Data for the task:
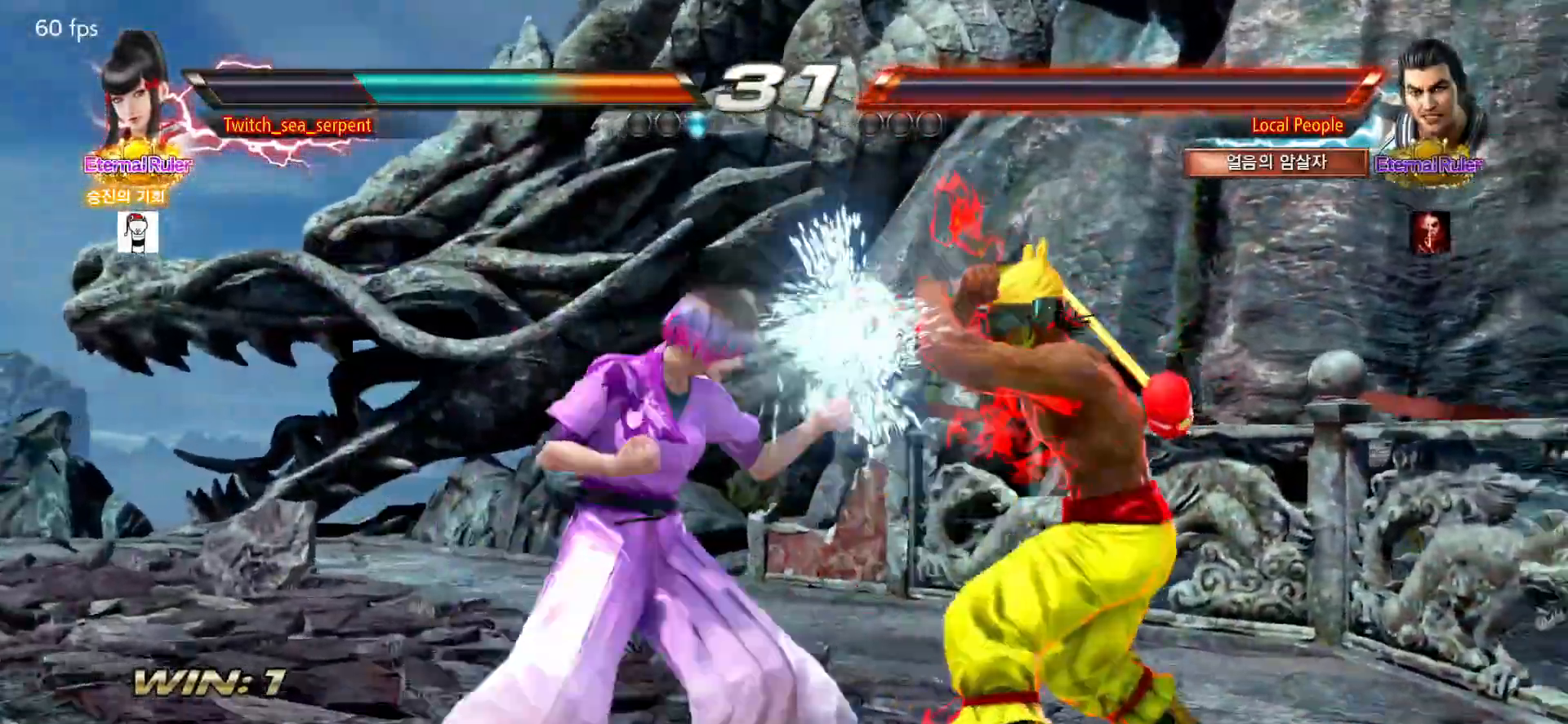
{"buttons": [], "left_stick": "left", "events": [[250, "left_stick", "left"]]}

--

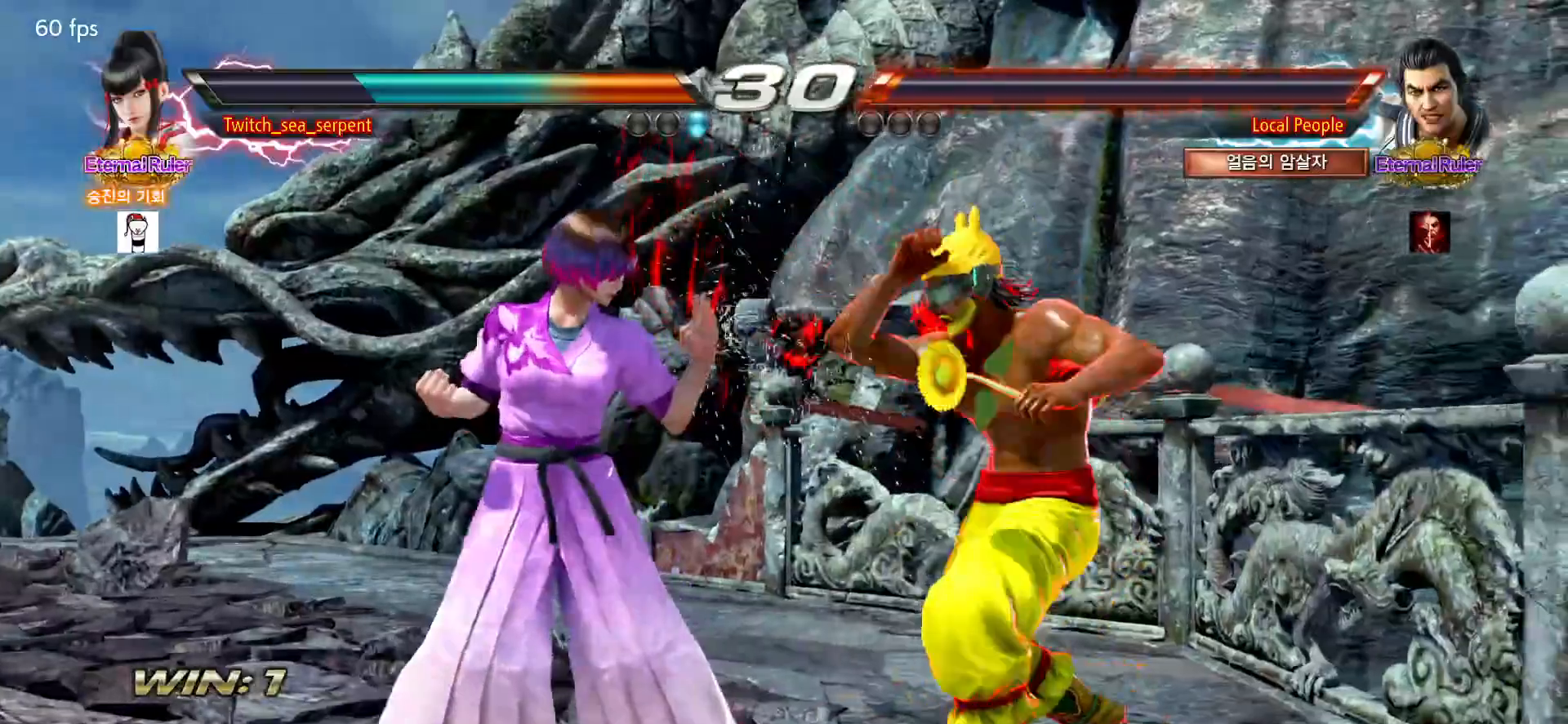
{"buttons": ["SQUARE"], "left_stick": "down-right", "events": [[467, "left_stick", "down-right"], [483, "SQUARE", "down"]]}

* * *

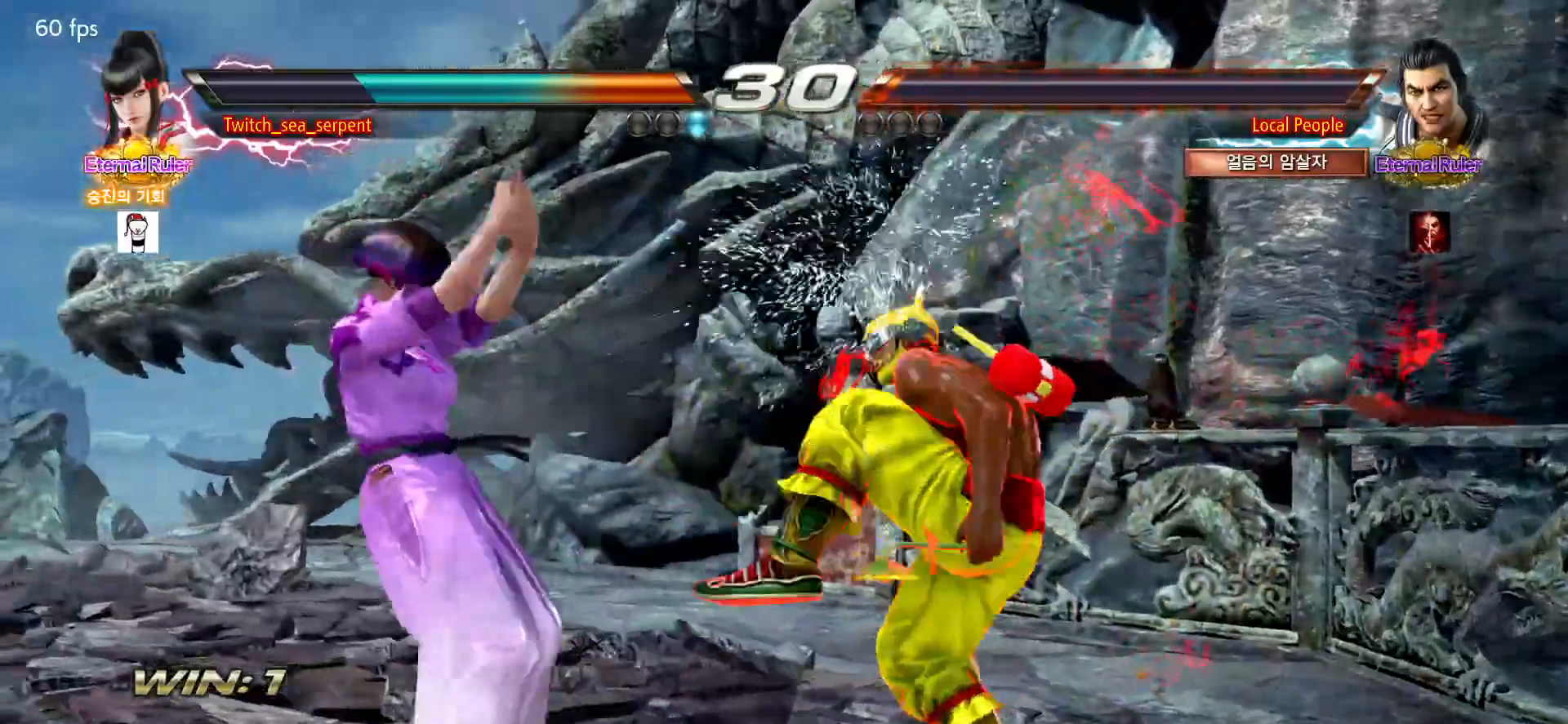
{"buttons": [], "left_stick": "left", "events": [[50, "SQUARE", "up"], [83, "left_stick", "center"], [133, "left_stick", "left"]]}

What is being asked:
Scan the entries above. Copy each line that has the string "SQUARE".

Your solution:
{"buttons": ["SQUARE"], "left_stick": "down-right", "events": [[467, "left_stick", "down-right"], [483, "SQUARE", "down"]]}
{"buttons": [], "left_stick": "left", "events": [[50, "SQUARE", "up"], [83, "left_stick", "center"], [133, "left_stick", "left"]]}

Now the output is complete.